I always say that the Oscars are not sports. There’s no way to look at the stats and say who “should” have won. That’s why things like narrative matter: If the notion of a best performance is forever subjective, then it makes sense to look to extratextual factors to see who’s got the edge. In this case, those clearly tipped it to Gladstone. Had she taken the trophy, the Blackfeet actress would have been the first Native American performer to win an acting Oscar, a moment you can imagine some voters feeling was too good to pass up. Furthemore, Stone had the disadvantage of having won before, and fairly recently. (She last won for La La Land in 2017.) But as Daniel Joyaux, the rare pundit to correctly predict Stone, noted, the modern Academy is more resistant to so-called narrative wins than their predecessors. As when Glenn Close lost to Olivia Colman in 2019, and when the late Chadwick Boseman lost to Anthony Hopkins two years later, Gladstone losing to Stone was “a presumed narrative winner falling to someone who voters thought just gave an all-time great performance.” (Note too that, in two of those cases, the ceremony’s producers reshuffled the order of the categories in the hopes of climaxing on an historic acting win.) Since Venice, Stone’s performance in Poor Things was heralded as a career-best achievement. In the end, that turned out to matter more than anything else.

In addition to the aforementioned factors, the dynamics of Hollywood’s ever-evolving landscape also contributed to Emma Stone’s win over Lily Gladstone for Best Actress at the Oscars. Hollywood has been undergoing a significant shift in recent years, with movements like #OscarsSoWhite highlighting the need for greater diversity and representation in the industry. This push for inclusivity has prompted the Academy to diversify its membership and voting pool, leading to a more eclectic range of tastes and perspectives among voters.

Moreover, the backdrop of the COVID-19 pandemic added an extra layer of complexity to the awards season. The pandemic disrupted traditional film releases and promotional campaigns, forcing studios to adapt their strategies.

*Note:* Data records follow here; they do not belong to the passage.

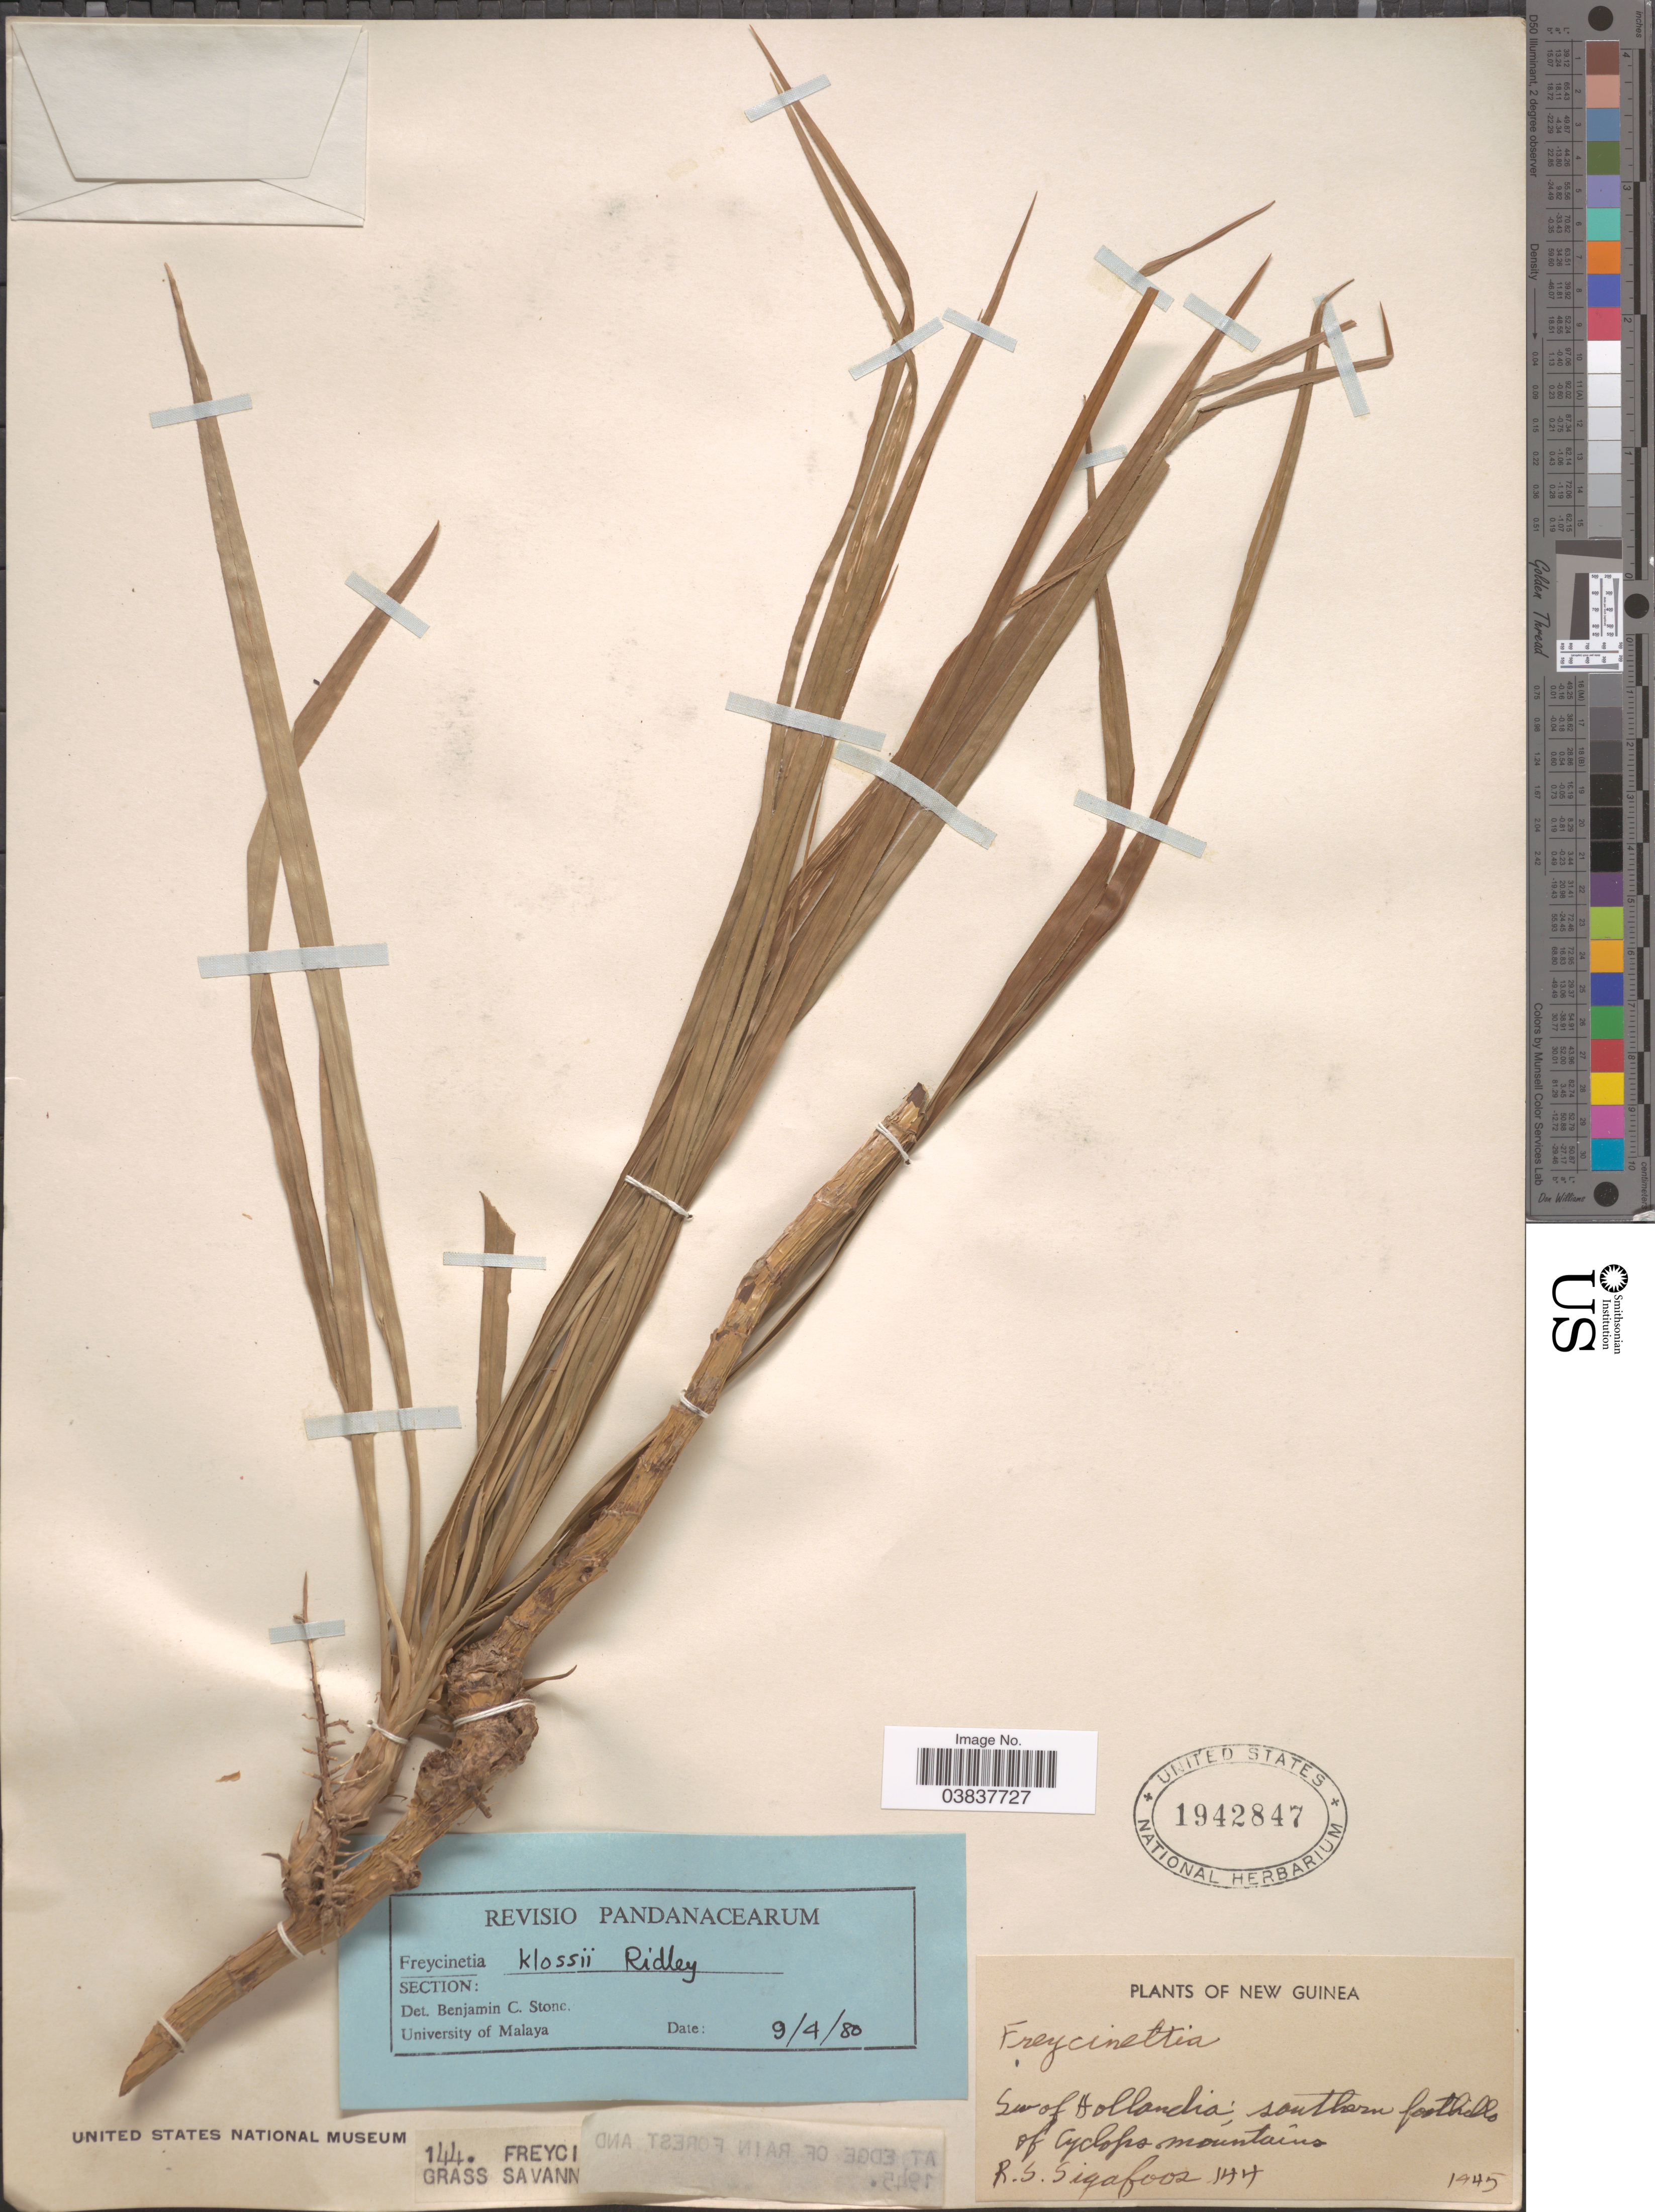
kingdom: Plantae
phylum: Tracheophyta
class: Liliopsida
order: Pandanales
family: Pandanaceae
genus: Freycinetia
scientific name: Freycinetia klossii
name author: Ridl.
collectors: R. Sigafoos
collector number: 144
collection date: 1945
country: Indonesia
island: New Guinea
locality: New Guinea. Sw of Hollandia, southern foothils of Cyclops mountains.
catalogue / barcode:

Virtual screenings, remote interviews, and limited theatrical releases became the new norm, impacting the visibility and reception of certain films and performances.

Against this backdrop, Emma Stone’s win could be seen as a culmination of various factors, including her established reputation in Hollywood, the resonance of her performance in “Poor Things,” and the shifting dynamics within the industry. While Lily Gladstone’s performance was undoubtedly commendable and deserving of recognition, the unpredictability of the Oscars ultimately favored Stone on the night of the ceremony.

Overall, the outcome of the Best Actress category exemplifies the multifaceted nature of the Oscars and the intricate interplay of factors that influence the final results. As the industry continues to evolve, future awards seasons are sure to bring more surprises and moments of celebration for both established stars like Emma Stone and emerging talents like Lily Gladstone.